Twitter has announced the results of an open competition to find arithmetic aberrations in its image cropping system.

After experiments by Twitter users last year showed that white faces are preferred over black faces, the company turned off the automatic photo cropping feature in March.

Then the platform launched an account rewards program to analyze the issue in more detail.

The game confirmed these previous findings. The first entry states that the cropping algorithm favors young, thin faces with fair skin, smooth skin texture, and stereotypical feminine features.

The second and third entries indicate that the system favors gray-haired or gray-haired people and draws attention to age discrimination and prefers English text over Arabic in images.

Roman Chowdhury, Platform META Team Manager (Research on Ethics, Transparency, and Accountability in Machine Learning), presented these findings at DEF CON 29 and congratulated the audience for demonstrating the true effects of algorithm bias.

Choudary said that when we look at model biases, they are not only academic or empirical. But this also applies to our image of society.

The first place in the competition and the winner of the $3,500 prize is Bogdan Kolnik. Postgraduate studies at EPFL, a Swiss research university.

Kolinic used an artificial intelligence program called StyleGAN2 to create a large number of lifelike faces. Which differ according to skin color, female features, male characteristics and thinness. It then feeds these variables into the platform's image cropping algorithm to determine your preferences.

As Kolenik points out in his summary, these algorithmic prejudices reinforce society's biases. We also removed those that did not match the algorithm's preferences for weight, age, and skin color.

Twitter's image cropping algorithm is biased

Another competitor, Vincenzo de Sico, said that the image-cropping algorithm also favors light-skinned emojis over dark-skinned emojis.

Roya Pakzad's third entry shows that bias extends to written characteristics as well. Pakzad's work compared the comics to English and Arabic scripts and showed that image cropping algorithms consistently highlight the English text.

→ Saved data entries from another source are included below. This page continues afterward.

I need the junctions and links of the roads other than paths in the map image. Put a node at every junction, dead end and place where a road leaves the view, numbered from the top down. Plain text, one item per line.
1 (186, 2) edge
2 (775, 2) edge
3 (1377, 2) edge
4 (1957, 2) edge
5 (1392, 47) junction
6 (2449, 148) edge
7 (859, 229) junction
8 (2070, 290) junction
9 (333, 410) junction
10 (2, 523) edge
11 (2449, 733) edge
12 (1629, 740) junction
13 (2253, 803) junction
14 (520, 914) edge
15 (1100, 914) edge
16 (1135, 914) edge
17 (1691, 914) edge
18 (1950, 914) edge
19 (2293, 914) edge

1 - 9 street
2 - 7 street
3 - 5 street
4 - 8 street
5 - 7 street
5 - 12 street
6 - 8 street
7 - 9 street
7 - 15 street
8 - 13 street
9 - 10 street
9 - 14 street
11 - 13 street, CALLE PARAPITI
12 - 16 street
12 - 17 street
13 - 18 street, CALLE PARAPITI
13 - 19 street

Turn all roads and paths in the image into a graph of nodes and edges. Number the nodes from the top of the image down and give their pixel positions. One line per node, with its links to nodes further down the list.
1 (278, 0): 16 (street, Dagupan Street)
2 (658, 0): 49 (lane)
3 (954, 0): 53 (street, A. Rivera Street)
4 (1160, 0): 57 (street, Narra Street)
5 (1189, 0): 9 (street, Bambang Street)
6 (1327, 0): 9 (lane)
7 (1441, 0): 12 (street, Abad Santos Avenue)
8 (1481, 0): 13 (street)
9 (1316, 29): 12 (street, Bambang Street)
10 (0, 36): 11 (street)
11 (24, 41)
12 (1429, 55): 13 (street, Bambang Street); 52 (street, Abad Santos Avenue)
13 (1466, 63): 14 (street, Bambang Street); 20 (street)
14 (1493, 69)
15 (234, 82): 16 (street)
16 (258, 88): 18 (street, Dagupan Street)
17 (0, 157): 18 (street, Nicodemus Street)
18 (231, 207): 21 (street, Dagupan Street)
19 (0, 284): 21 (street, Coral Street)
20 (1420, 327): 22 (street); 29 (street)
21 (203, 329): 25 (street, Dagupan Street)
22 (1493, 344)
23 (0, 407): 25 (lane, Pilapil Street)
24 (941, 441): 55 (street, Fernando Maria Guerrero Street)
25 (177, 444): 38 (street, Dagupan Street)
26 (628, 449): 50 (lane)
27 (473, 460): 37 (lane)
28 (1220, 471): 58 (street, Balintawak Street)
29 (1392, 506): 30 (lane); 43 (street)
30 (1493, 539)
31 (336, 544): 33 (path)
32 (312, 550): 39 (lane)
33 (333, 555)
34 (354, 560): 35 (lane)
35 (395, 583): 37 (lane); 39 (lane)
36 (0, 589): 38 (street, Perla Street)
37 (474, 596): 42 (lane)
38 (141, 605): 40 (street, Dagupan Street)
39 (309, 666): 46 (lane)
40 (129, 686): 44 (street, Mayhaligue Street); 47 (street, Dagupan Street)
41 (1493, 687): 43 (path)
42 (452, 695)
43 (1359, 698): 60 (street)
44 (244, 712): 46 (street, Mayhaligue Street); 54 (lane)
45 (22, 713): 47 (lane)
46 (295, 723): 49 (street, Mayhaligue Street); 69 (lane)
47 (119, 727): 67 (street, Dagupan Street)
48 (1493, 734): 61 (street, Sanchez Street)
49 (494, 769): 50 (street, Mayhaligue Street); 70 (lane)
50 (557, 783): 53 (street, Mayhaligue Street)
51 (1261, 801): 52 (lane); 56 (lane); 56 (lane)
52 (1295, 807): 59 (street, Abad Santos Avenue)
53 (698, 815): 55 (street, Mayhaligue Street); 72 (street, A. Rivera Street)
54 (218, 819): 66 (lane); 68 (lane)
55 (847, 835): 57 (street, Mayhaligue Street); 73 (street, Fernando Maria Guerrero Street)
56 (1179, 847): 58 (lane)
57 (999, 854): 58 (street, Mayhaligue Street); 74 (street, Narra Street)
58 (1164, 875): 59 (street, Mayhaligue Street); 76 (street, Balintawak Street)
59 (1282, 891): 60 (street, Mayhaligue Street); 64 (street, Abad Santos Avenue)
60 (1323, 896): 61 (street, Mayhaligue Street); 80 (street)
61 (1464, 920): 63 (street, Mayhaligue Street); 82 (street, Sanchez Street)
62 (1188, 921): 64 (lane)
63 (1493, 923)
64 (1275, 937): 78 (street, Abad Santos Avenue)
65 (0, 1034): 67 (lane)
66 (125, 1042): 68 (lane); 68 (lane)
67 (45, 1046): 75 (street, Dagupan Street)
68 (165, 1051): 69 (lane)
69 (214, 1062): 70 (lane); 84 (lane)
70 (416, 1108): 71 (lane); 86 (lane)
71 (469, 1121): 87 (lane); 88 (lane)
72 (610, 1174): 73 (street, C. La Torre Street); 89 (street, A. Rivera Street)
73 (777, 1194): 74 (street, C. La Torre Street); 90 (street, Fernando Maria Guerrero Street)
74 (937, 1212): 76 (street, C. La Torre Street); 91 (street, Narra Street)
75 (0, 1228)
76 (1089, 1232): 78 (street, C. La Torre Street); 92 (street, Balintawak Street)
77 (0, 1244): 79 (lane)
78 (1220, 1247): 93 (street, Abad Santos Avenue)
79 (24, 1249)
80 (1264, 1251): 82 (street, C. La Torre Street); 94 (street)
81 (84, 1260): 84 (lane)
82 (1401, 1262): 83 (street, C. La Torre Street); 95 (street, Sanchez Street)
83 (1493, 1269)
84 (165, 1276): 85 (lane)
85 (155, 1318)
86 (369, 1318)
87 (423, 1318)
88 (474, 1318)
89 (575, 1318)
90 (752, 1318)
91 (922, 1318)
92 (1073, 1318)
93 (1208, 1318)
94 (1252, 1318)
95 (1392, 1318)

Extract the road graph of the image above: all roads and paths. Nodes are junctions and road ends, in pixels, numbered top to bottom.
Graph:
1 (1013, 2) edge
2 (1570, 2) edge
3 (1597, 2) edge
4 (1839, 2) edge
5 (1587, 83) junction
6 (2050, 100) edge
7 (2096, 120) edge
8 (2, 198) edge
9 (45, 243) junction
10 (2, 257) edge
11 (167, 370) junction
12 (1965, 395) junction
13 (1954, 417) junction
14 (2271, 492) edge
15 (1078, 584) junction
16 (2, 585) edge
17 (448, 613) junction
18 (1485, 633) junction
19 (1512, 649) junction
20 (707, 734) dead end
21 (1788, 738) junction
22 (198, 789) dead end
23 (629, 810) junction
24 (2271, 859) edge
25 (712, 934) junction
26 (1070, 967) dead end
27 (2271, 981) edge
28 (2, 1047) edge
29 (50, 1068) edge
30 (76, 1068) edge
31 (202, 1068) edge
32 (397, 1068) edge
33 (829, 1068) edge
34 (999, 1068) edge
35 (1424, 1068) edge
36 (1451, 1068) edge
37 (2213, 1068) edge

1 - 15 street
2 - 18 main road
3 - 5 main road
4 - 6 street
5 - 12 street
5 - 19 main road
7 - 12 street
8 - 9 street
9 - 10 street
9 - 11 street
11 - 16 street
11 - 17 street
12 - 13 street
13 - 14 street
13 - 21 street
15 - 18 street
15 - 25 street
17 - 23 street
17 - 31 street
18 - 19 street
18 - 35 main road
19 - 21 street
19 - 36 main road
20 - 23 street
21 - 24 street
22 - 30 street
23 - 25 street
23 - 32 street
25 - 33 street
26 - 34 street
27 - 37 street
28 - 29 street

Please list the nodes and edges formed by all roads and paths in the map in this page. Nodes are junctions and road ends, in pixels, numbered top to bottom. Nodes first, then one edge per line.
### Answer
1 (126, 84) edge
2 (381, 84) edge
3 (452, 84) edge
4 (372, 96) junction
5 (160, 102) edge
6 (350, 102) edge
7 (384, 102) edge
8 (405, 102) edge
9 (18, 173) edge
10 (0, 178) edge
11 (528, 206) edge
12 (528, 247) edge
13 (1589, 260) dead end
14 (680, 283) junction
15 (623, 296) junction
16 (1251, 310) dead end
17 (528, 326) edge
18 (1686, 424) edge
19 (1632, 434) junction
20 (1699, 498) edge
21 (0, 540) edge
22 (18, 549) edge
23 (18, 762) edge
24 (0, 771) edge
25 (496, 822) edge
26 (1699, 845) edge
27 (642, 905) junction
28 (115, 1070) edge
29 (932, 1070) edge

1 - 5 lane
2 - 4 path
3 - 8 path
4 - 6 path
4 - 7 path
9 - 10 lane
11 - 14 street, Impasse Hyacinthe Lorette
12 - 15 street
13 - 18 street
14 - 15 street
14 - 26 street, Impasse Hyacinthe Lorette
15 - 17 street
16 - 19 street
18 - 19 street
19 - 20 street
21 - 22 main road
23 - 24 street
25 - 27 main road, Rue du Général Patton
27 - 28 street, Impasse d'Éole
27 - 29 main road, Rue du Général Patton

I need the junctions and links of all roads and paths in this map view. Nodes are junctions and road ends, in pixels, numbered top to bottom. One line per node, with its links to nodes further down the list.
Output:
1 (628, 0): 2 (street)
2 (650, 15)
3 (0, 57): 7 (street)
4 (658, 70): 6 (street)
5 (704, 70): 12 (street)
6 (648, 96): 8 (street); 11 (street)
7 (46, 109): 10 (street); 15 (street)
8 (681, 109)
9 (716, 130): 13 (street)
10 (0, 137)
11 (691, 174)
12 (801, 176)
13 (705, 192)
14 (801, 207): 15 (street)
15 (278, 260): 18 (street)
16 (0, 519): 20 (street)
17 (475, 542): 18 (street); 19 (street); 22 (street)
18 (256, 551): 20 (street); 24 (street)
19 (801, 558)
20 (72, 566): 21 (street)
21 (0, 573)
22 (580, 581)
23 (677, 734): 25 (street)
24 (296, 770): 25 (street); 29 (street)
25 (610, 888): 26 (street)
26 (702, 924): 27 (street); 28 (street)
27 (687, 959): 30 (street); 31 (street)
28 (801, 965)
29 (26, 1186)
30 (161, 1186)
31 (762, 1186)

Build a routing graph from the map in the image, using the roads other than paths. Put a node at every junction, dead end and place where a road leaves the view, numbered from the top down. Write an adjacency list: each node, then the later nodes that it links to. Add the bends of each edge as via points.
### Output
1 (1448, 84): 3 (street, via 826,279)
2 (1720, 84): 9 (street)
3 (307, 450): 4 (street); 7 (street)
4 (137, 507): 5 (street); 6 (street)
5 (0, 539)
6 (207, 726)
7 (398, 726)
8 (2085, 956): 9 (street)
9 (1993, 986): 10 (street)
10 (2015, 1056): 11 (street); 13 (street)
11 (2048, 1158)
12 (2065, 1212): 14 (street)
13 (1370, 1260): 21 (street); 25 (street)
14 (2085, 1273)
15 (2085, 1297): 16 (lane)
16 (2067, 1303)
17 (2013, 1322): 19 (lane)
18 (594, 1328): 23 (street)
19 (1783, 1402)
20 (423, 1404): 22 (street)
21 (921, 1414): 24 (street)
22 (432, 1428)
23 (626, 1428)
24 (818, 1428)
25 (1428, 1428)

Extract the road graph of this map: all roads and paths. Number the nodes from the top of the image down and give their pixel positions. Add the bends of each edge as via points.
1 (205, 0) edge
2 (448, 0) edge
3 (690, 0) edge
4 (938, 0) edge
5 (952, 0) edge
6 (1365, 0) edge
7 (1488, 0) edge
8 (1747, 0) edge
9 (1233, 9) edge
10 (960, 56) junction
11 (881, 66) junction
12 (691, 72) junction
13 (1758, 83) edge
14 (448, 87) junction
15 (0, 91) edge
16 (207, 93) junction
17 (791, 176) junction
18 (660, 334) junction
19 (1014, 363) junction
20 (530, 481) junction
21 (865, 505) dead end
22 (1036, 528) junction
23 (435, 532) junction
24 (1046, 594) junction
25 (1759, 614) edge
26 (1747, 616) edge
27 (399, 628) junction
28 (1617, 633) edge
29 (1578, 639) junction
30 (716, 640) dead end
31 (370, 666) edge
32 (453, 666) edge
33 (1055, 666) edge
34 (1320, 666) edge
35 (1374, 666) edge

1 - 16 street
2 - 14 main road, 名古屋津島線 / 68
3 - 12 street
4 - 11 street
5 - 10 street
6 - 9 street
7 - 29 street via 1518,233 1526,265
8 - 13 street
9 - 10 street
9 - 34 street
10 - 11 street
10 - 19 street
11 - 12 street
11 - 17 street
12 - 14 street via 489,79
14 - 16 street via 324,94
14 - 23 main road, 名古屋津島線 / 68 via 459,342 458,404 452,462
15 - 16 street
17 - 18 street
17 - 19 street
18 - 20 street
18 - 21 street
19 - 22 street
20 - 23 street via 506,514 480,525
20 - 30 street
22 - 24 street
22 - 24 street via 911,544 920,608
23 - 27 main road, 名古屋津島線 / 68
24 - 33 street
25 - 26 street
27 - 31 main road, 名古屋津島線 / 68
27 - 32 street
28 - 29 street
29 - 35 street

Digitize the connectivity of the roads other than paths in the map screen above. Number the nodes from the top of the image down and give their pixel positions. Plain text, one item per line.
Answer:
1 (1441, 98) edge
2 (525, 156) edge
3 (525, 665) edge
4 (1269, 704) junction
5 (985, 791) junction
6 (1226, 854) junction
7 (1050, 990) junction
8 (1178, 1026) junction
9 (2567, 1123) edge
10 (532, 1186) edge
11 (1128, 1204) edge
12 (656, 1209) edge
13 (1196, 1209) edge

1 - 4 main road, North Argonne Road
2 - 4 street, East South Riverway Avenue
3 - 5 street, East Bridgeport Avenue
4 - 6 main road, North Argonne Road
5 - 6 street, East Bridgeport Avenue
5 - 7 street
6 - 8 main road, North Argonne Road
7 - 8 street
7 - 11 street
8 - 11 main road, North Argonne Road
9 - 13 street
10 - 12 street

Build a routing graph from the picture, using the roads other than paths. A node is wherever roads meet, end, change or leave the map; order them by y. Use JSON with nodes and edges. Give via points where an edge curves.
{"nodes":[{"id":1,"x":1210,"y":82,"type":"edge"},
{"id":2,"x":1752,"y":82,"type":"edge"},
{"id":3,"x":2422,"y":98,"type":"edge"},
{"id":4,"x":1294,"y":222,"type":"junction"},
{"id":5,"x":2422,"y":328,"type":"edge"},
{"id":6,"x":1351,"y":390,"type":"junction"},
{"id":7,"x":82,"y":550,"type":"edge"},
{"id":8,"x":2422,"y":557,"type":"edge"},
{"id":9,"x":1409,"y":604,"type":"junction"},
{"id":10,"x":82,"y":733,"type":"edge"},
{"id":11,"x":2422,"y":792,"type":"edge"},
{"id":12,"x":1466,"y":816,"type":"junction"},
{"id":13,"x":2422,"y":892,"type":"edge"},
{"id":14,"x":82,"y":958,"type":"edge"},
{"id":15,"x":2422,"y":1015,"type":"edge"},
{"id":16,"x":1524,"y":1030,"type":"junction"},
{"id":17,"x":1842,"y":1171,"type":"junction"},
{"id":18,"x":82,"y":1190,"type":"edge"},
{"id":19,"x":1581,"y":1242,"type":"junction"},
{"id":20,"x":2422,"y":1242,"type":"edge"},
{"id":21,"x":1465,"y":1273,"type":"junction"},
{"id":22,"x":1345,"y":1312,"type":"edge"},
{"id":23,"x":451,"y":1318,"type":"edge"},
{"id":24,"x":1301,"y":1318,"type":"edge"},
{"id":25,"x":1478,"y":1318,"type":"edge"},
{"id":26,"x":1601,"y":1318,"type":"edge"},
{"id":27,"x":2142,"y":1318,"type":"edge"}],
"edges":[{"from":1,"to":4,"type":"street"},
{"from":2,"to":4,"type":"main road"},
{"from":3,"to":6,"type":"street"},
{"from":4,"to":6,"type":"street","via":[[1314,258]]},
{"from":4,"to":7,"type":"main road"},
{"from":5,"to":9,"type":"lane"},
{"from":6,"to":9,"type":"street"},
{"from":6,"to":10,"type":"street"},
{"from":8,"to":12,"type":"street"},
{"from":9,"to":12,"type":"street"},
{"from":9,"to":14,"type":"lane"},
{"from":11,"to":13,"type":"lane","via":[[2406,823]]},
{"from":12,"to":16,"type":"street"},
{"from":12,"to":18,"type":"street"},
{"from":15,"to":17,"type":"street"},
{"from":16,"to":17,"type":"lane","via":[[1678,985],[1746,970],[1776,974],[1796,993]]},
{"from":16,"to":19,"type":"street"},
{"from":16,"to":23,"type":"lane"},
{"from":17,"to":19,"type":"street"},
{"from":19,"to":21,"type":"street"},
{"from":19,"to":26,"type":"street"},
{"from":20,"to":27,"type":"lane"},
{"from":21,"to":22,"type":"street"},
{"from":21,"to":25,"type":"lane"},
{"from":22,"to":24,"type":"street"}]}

While the results of the Twitter Bias contest may sound frustrating, they confirm the prevalence of social bias in the computational system. But it also shows how tech companies can address these issues by opening their systems to external scrutiny.

“The company team can't provide the ability for employees to understand a certain type of bias,” Chowdhury said.

Patrick Hall, one of the judges for the Twitter contest, noted that this type of bias is present in all AI systems.

An AI researcher working on algorithmic discrimination added that companies need to be proactive in finding it.